The fatal dose of co-proxamol may be as little as 10-20 tablets for an adult, especially when CNS depressants such as alcohol, sedatives and tranquillisers have also been taken.
Early features are due to the dextropropoxyphene (opioid) content and include coma, severe respiratory depression, convulsions, and cardiac arrest. These may occur within 30 minutes of ingestion, particularly if alcohol has also been ingested.
Cardiac arrhythmias including ventricular tachycardia may occur up to 12 hours after ingestion, particularly if features of CNS depression are also present.
In less severe cases, pallor, nausea and vomiting may persist for about 24 hours.
Psychotic reactions may occur.
Later features are due to the paracetamol content.

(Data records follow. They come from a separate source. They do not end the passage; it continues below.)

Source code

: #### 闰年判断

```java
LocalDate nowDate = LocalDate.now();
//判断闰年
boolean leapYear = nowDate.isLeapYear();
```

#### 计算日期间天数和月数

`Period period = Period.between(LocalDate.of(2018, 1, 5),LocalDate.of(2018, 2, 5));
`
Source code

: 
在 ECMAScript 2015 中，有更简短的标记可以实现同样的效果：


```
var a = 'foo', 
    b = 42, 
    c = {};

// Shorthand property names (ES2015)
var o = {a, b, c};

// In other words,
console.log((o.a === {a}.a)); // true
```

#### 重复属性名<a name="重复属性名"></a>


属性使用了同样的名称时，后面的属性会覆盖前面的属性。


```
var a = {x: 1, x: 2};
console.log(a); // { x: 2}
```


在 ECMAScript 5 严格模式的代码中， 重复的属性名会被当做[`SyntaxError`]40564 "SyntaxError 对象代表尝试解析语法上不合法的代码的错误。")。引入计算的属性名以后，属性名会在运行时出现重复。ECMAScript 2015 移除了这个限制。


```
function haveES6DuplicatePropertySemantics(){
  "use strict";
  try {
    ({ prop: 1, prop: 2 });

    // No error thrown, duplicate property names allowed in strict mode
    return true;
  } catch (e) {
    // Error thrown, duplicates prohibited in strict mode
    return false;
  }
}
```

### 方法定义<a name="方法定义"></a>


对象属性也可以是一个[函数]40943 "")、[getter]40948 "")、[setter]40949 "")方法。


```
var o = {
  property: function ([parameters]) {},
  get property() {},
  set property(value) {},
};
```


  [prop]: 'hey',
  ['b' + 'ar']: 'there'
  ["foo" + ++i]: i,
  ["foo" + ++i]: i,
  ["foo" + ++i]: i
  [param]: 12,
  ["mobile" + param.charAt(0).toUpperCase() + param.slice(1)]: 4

After 1-3 days features of hepatic necrosis may appear with persistent nausea and vomiting, right subcostal pain and tenderness followed by jaundice. Loin pain, haematuria and proteinuria after the first 24 hours strongly suggest the development of renal tubular necrosis and the risk of acute renal failure.
Abnormalities of glucose metabolism and metabolic acidosis may occur. In severe poisoning, hepatic failure may progress to encephalopathy, coma and death. Pancreatitis has been reported.
This should include general symptomatic and supportive measures. Naloxone will reduce the respiratory depression and should be given intravenously if coma or respiratory depression is present. Consider activated charcoal if the patient presents within one hour of ingestion of a potentially toxic amount. Consider gastric lavage in adults within one hour of a potentially life-threatening overdose.
The ECG should be monitored and hypoxia, electrolyte abnormalities and acid base disturbance should be corrected.
The need for N-acetylcysteine as treatment for paracetamol intoxication should be determined by measuring the plasma paracetamol concentration at least four hours after ingestion. N-acetylcysteine should be started immediately if it is thought that more than 150 mg/kg body weight or 12 g in an adult (whichever is the smaller) has been ingested more than eight hours earlier. If risk of liver damage is confirmed by measurement of plasma paracetamol concentration, continue administration of the antidote.
Liver and renal failure should be managed conventionally.